WORK INSTRUCTIONS: An exact copy of every record below is needed, with all pictures removed.

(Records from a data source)
────────

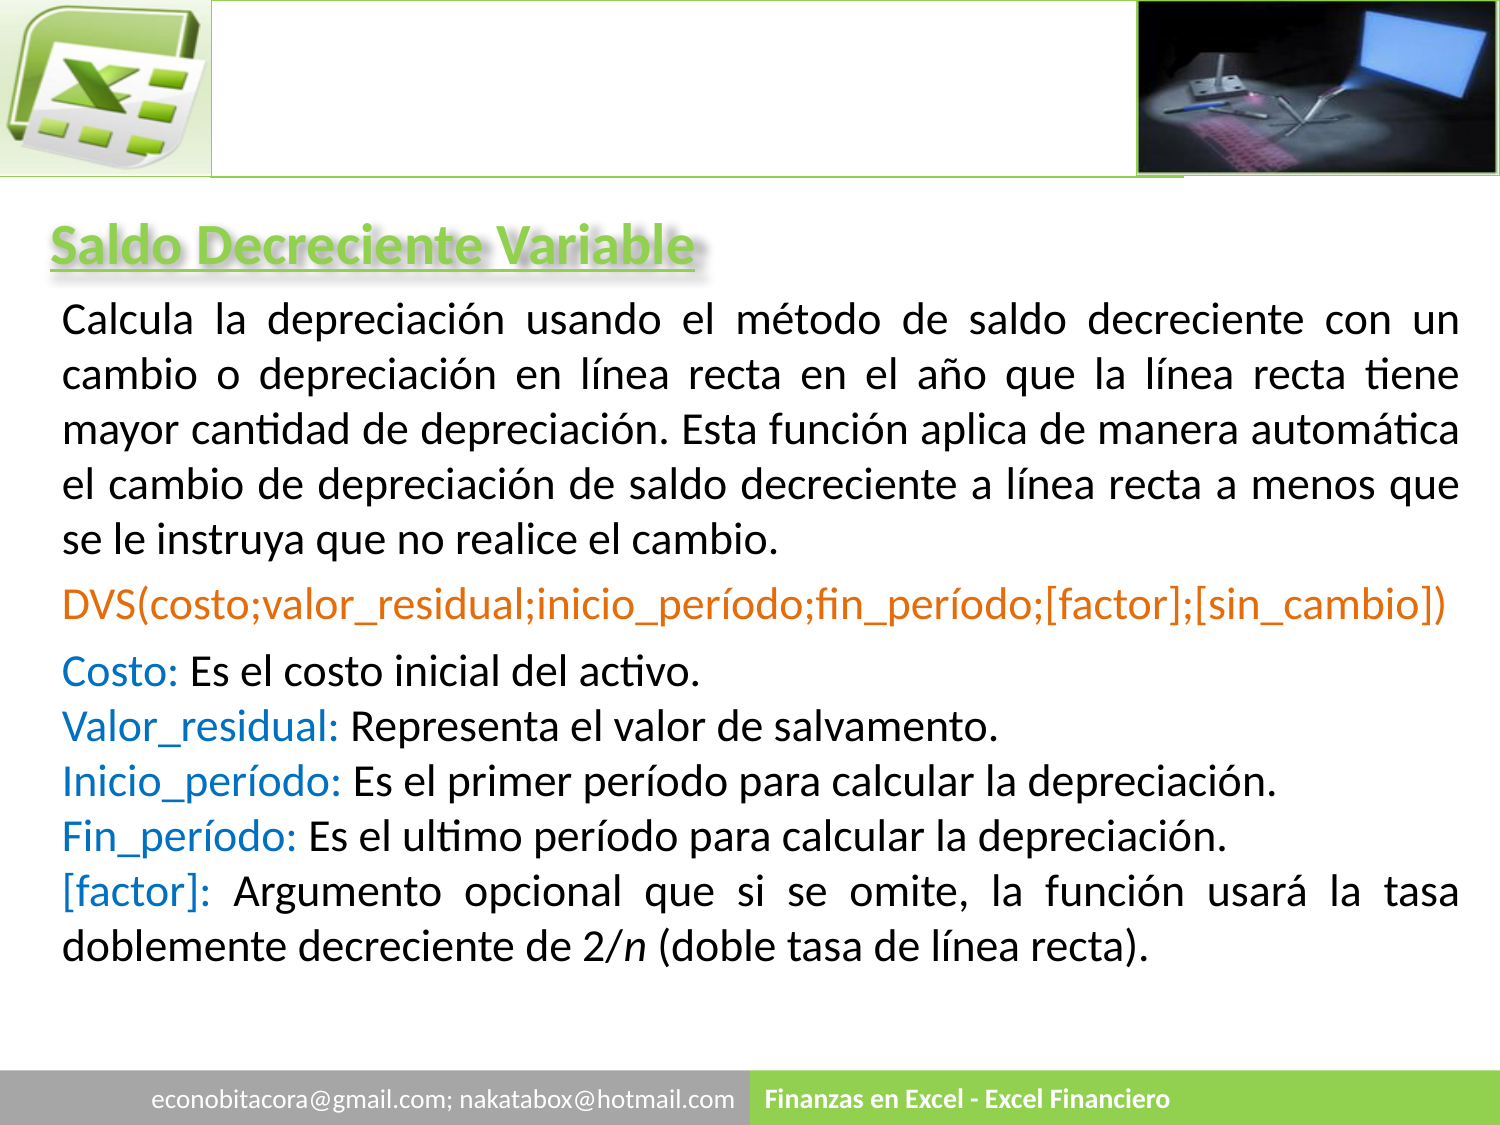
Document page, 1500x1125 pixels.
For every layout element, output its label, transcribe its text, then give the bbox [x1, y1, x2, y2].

text_box [212, 0, 1134, 178]
picture [0, 0, 212, 177]
subtitle Saldo Decreciente Variable [35, 199, 727, 293]
picture [1136, 0, 1500, 177]
text_box econobitacora@gmail.com; nakatabox@hotmail.com [0, 1070, 749, 1125]
text_box Calcula la depreciación usando el método de saldo decreciente con un cambio o depreciación en línea recta en el año que la línea recta tiene mayor cantidad de depreciación. Esta función aplica de manera automática el cambio de depreciación de saldo decreciente a línea recta a menos que se le instruya que no realice el cambio. DVS(costo;valor_residual;inicio_período;fin_período;[factor];[sin_cambio]) Costo: Es el costo inicial del activo. Valor_residual: Representa el valor de salvamento. Inicio_período: Es el primer período para calcular la depreciación. Fin_período: Es el ultimo período para calcular la depreciación. [factor]: Argumento opcional que si se omite, la función usará la tasa doblemente decreciente de 2/n (doble tasa de línea recta). [46, 281, 1477, 1043]
text_box Finanzas en Excel - Excel Financiero [749, 1070, 1500, 1125]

────────

ANSWER AREA:
Document page, 1500x1125 pixels.
For every layout element, output its label, transcribe its text, then give the bbox [x1, y1, x2, y2].

text_box [212, 0, 1134, 178]
picture [0, 0, 212, 177]
subtitle Saldo Decreciente Variable [35, 199, 727, 293]
picture [1136, 0, 1500, 177]
text_box econobitacora@gmail.com; nakatabox@hotmail.com [0, 1070, 749, 1125]
text_box Calcula la depreciación usando el método de saldo decreciente con un cambio o depreciación en línea recta en el año que la línea recta tiene mayor cantidad de depreciación. Esta función aplica de manera automática el cambio de depreciación de saldo decreciente a línea recta a menos que se le instruya que no realice el cambio. DVS(costo;valor_residual;inicio_período;fin_período;[factor];[sin_cambio]) Costo: Es el costo inicial del activo. Valor_residual: Representa el valor de salvamento. Inicio_período: Es el primer período para calcular la depreciación. Fin_período: Es el ultimo período para calcular la depreciación. [factor]: Argumento opcional que si se omite, la función usará la tasa doblemente decreciente de 2/n (doble tasa de línea recta). [46, 281, 1477, 1043]
text_box Finanzas en Excel - Excel Financiero [749, 1070, 1500, 1125]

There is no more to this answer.